Le premier essai sur la Seine du prototype, le 16 juin dernier, avait pourtant totalement conquis la maire de Paris, Anne Hidalgo, qui avait pris place à bord. Le genre de soutien qui, habituellement, se révèle déterminant. Coup de théatre, les deux créateurs de ce petit bateau, Alain Thébault et Anders Bringdal, ont annoncé le 20 octobre qu’ils n’avaient pas pu trouver d’accord pour s’implanter dans la capitale.
Les Sea Bubbles sont des bateaux à propulsion électrique reprenant le principe de l’hydroptère développé jadis par Alain Thébault sur son bateau à voile (voir l’article publié sur invention-europe en 2016). Ils sont munis de « foils », sorte d’arcs en fibre de verre, immergés qui, grâce à la vitesse, maintiennent le bateau hors de l’eau à quelque 50 cm au-dessus des vagues d’où leur surnom de « taxis volants ». Capables de relier le musée d’Orsay à la Tour Eiffel en quelques minutes, ces navettes devaient incarner à la fois l’innovation et la protection de l’environnement si chère à la maire de Paris.
Mais, faute d’accord avec le port autonome de Paris qui fixe les règles d’utilisation des pontons et autres zones portuaires, les deux entrepreneurs ont finalement choisi les rives du lac Léman pour se lancer. Alain Thébault accuse le port autonome de Paris d’appliquer « des règles mises en place il y a 140 ans pour les péniches Freyssinet ». Le port autonome rétorque que « les règles sont les mêmes pour tous » notamment les tarifs d’amarrage. Les « essais sont ajournés » à Paris, a encore indiqué le navigateur, « on ne va pas continuer à pédaler dans le vide en passant des mois à discuter avec les administrations ». Selon Alain Thébault, le port autonome de Paris propose des pontons pour 1.000 euros par jour et sans aucun branchement alors que deux communes suisses leur disent « on va financer vos infrastructures ».

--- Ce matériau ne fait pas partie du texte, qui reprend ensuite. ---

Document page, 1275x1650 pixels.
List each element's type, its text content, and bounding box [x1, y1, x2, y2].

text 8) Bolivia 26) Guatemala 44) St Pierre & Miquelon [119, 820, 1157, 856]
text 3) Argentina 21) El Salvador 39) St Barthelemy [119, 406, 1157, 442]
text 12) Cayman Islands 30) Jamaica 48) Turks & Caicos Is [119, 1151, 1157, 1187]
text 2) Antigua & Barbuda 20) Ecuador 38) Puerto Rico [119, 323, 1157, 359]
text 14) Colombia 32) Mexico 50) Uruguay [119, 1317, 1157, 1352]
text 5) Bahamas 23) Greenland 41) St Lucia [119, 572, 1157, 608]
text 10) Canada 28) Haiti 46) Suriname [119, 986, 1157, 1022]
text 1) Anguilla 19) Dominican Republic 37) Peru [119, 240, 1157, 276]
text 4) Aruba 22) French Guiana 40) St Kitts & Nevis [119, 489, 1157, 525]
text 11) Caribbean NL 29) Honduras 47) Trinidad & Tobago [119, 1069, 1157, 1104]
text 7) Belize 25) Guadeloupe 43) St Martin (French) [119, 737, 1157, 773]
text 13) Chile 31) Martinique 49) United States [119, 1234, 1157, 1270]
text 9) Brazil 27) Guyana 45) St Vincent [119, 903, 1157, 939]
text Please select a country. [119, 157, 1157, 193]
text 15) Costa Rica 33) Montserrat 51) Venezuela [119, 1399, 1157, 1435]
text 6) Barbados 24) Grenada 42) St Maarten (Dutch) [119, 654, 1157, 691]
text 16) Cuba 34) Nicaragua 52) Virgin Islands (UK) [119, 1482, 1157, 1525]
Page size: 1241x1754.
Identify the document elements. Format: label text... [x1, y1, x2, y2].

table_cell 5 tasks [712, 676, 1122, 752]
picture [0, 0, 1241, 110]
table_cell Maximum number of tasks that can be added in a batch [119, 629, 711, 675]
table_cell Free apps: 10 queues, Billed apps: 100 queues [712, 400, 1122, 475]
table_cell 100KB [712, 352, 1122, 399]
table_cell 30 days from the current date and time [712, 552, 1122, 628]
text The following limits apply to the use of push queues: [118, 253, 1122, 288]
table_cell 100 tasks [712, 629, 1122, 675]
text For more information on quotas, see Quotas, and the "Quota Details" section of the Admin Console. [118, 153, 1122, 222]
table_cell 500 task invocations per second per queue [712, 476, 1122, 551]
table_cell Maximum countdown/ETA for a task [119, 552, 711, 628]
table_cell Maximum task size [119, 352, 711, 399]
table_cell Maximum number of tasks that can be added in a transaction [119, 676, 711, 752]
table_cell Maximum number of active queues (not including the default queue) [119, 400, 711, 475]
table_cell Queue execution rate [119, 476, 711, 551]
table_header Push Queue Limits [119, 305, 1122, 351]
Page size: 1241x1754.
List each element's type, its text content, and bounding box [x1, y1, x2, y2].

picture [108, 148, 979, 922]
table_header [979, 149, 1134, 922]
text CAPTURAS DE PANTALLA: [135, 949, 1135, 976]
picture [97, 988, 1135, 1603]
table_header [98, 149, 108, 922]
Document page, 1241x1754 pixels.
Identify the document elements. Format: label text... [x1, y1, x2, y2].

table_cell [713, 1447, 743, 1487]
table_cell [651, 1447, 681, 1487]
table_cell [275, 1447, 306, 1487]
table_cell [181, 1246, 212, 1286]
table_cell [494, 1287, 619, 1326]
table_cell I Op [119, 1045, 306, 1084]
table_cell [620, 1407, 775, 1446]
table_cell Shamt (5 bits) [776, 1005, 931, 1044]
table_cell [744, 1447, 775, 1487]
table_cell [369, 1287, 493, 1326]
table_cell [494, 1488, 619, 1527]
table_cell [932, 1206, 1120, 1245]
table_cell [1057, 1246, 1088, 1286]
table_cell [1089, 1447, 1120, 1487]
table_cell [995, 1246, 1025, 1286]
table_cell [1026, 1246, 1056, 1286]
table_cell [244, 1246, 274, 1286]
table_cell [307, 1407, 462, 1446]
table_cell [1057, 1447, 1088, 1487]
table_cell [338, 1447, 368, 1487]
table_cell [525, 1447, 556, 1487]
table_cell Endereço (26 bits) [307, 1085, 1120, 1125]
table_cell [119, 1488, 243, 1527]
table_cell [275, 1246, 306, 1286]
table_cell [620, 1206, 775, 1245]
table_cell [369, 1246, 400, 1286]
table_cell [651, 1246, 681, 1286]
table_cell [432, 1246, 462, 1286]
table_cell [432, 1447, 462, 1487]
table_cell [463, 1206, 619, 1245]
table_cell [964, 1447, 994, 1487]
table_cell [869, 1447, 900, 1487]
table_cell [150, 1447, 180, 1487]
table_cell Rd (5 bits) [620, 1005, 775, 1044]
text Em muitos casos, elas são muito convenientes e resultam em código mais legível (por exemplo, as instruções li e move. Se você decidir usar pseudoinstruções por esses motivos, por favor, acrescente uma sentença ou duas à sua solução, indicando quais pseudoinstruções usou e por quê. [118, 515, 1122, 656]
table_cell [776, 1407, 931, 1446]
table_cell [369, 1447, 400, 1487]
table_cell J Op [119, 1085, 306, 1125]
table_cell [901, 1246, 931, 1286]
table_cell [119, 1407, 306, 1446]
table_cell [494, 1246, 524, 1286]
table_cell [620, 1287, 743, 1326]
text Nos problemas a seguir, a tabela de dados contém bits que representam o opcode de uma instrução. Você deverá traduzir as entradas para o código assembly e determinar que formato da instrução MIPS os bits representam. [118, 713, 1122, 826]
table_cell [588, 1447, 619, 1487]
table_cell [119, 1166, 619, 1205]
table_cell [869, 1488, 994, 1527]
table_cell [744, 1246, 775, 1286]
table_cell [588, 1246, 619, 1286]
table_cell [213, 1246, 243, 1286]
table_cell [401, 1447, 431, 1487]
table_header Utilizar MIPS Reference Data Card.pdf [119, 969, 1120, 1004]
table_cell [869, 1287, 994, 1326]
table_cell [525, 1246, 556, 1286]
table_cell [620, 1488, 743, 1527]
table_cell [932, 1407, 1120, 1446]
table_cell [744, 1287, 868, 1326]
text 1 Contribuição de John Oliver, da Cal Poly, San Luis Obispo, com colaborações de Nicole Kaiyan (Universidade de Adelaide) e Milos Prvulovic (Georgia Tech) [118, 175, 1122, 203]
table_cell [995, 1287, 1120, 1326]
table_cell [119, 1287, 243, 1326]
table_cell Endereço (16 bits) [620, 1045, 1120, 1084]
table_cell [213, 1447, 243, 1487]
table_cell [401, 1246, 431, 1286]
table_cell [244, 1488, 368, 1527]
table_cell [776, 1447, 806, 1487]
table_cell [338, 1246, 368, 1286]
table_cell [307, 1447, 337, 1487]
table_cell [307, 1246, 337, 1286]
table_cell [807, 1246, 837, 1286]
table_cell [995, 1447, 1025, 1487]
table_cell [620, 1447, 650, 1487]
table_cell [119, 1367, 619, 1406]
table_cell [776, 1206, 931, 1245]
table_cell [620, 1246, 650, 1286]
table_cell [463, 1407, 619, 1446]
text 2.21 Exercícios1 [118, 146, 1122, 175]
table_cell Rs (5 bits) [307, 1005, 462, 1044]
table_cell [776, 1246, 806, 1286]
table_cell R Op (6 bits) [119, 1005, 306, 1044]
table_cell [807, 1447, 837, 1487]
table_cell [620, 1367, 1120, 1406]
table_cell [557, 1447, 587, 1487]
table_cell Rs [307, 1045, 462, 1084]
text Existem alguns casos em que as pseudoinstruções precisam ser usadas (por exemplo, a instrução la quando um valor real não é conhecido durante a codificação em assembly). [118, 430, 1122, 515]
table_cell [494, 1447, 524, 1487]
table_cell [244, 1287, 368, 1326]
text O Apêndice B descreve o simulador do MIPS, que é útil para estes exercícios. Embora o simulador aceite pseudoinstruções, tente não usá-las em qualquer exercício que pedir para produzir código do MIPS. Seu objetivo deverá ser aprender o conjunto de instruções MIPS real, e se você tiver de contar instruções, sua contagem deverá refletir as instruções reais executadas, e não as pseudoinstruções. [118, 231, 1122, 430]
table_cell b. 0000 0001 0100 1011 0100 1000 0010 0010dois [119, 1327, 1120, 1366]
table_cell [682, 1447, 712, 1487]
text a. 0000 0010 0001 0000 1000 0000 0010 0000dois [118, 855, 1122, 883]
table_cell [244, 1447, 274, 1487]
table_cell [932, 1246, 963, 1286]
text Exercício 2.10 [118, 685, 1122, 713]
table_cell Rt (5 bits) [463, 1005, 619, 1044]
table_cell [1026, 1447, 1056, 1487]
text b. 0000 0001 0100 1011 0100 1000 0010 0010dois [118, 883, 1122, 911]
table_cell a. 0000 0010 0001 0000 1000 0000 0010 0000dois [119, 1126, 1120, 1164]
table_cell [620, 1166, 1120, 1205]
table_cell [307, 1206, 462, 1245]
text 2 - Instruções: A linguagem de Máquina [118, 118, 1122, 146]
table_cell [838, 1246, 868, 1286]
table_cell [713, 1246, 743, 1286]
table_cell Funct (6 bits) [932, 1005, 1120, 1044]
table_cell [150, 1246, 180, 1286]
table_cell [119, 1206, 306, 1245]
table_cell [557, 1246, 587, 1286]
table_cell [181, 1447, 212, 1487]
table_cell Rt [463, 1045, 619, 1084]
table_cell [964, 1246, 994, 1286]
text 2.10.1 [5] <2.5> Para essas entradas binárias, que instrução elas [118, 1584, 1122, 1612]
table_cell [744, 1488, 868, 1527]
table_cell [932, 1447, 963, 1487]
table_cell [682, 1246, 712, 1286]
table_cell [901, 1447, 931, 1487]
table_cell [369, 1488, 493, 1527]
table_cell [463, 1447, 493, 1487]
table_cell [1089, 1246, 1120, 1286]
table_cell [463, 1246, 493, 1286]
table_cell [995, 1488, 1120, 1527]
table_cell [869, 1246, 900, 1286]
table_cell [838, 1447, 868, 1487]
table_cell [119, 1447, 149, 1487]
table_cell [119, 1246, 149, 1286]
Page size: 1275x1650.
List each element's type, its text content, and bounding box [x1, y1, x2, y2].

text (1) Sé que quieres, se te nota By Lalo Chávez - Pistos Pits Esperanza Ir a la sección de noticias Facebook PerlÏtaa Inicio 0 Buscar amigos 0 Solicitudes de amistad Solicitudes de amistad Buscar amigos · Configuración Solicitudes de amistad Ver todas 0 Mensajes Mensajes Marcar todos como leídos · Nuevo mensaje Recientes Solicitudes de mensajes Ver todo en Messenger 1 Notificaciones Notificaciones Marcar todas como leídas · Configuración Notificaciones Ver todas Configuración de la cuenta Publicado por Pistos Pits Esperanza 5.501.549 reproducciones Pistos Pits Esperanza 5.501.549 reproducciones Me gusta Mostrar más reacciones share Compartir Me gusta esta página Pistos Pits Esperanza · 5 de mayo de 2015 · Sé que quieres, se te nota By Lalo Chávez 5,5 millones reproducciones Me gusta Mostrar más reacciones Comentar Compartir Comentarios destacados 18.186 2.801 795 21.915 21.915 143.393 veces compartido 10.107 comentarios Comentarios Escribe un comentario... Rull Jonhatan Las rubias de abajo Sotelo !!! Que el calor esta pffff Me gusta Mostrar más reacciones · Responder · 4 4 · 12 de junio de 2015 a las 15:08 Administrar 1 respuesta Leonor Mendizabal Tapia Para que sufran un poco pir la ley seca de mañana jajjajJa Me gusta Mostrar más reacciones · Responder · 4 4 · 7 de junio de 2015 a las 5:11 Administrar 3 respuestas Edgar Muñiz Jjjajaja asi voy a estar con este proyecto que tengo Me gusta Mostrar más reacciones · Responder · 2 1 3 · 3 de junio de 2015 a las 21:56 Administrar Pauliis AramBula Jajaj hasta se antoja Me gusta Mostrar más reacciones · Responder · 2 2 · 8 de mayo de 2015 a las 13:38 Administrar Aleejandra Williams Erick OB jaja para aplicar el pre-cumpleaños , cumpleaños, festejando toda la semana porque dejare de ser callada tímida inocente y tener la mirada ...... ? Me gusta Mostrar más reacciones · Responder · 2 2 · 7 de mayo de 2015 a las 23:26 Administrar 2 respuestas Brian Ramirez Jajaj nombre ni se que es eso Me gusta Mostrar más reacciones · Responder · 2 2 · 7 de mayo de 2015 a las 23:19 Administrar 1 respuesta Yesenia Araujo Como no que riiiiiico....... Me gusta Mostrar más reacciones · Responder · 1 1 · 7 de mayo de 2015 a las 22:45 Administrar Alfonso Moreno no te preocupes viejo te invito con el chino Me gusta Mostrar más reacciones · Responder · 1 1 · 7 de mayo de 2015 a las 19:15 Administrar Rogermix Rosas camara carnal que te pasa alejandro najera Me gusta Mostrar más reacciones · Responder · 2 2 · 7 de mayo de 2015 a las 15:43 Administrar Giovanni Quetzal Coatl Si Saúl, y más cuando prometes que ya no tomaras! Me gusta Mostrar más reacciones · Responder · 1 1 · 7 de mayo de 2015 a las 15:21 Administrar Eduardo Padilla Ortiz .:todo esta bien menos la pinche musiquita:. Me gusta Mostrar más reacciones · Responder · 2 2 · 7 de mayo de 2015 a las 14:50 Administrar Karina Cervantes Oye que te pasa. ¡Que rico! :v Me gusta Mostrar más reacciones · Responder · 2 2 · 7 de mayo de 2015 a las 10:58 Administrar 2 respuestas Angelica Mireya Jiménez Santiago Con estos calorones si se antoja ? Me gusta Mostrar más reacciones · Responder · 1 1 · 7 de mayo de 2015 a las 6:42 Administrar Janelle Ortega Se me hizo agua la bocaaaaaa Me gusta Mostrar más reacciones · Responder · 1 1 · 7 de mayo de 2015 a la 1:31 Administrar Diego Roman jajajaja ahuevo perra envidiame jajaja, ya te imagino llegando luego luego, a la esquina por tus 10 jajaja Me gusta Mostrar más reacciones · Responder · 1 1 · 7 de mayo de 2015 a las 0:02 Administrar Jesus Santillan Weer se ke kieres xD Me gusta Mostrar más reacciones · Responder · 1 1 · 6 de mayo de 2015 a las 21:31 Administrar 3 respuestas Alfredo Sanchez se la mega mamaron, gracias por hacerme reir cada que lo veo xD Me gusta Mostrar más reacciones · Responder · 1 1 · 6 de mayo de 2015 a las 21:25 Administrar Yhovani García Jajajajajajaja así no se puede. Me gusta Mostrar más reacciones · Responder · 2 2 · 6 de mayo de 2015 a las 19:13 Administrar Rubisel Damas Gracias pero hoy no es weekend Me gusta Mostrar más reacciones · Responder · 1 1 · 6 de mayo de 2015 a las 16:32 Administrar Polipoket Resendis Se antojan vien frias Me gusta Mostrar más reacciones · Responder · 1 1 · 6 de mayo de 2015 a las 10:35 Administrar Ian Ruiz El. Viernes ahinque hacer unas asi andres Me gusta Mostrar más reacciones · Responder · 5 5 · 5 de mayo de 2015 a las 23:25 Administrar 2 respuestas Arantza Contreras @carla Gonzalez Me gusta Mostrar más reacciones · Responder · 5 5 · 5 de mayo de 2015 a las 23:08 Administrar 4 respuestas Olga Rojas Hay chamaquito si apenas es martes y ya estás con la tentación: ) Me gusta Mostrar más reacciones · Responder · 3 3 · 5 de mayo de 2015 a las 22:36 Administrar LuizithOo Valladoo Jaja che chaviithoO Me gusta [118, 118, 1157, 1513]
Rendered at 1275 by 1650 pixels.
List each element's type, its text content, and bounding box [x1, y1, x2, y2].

Les limitations de vitesse sur la Seine ont également été un frein à l’exploitation des « Sea Bubbles » à Paris car elles aussi semblent totalement non négociables alors que le principe des hydroptères impose une vitesse minimale pour pouvoir fonctionner, bien loin de la vitesse prévue pour les péniches.
L’invention intéresse à l’étranger. Les deux fondateurs ne cachent pas leur fierté d’avoir des demandes du monde entier : « Detroit, Miami, Seattle, San Francisco aux États-Unis, Tokyo, 15 villes en Inde, Bangkok… ». Dubaï serait également très intéressée. Sea Bubbles, c’est « zéro bruit, zéro vague et zéro émission de carbone », expliquent les inventeurs, convaincus que le « futur de la mobilité vient de l’eau, une voie naturelle et historique au cœur des villes, trop longtemps sous-estimée. »
Pour voir des Sea Bubbles, il faudra donc vous rendre à l’étranger. En avril prochain, une ligne pilote sera installée entre Genève et une commune voisine. Cinq « bulles », intégrées au réseau de transport, serviront de taxis à la demande. Quant à Paris, « on y reviendra », a dit l’inventeur sans plus de précision.